This event will explore the history and current impact of 'hostile environment' policies on migrants and people seeking sanctuary in Sheffield and the UK as a whole.

Maya Goodfellow will explore the UK's history of anti-immigration politics, looking at how both Labour and Conservative governments have implemented regressive policies. She will unpick the myths that surround immigration to argue against contemporary anti-immigration politics.

Aidan Mosselson will highlight the ways in which the government’s hostility towards migrants affects people as they try to go about their daily lives. His research also analyses the ways in which the hostile environment intrudes into and disrupts spaces and interactions designed to provide support to forced migrants, creating divisions between those providing care and those being cared for.
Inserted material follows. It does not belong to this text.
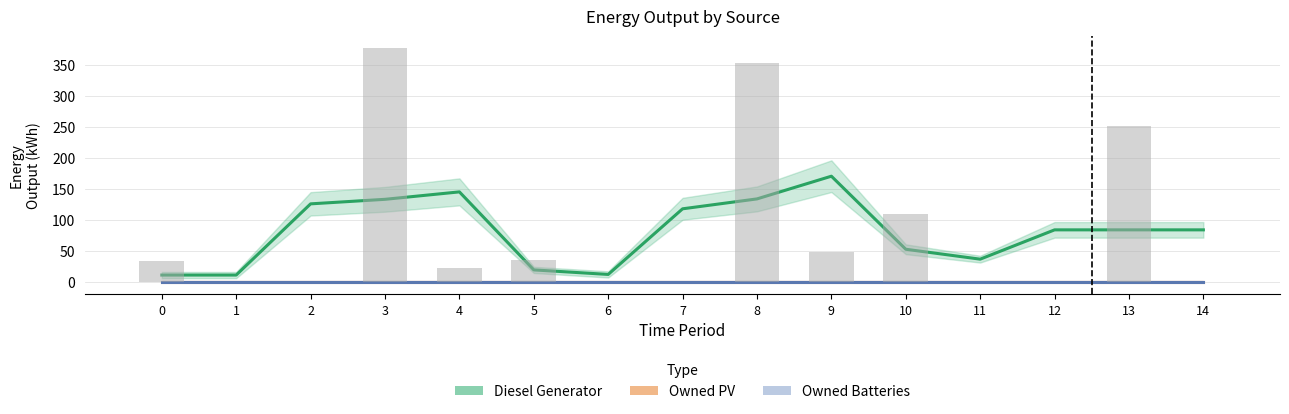

Is the value of Owned Batteries at 2 greater than the value of Diesel Generator at 2?

No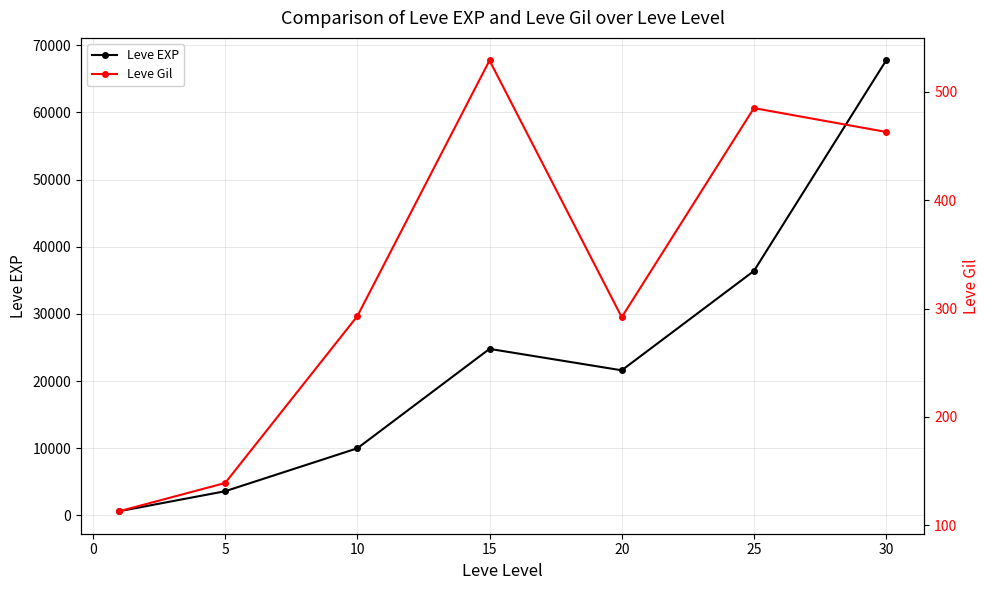

The value of Leve EXP at 15 is 24790. True or false?

True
Victor Mujakachi is ASSIST's Emergency Accommodation Coordinator, and will speak about current campaigns that people can get involved with to oppose the hostile environment

This event will also discuss some of the work being done in Sheffield to actively challenge and contest the hostile environment - and create a city that is welcoming to, and hospitable for, forced migrants.

Maya Goodfellow is a writer, academic and broadcast commentator. She is a Leverhulme Early Career Research Fellow at SPERI at the University of Sheffield and a Visiting Fellow at the UCL Sarah Parker Remond Centre for the Study of Race and Racialisation. She is the author of Hostile Environment: How Immigrants Become Scapegoats (2020) and has written for a range of publications, including the New York Times, the Guardian and the Washington Post.

Speaker

Aidan Mosselson is a Chancellor’s Fellow in the Edinburgh School of Architecture and Landscape Architecture, University of Edinburgh. His research interests focus on urban development in the Global South, migration, infrastructures, the politics of the everyday and relationships between space and social identities. Prior to joining ESALA, he was a Newton International Fellow based in the Department of Urban Studies and Planning at the University of Sheffield.

Victor Mujakachi is an active campaigner for refugee rights, and won his own campaign for Leave to Remain in the UK after 11 years as a refused asylum seeker. He now works as ASSIST's Emergency Accommodation Coordinator.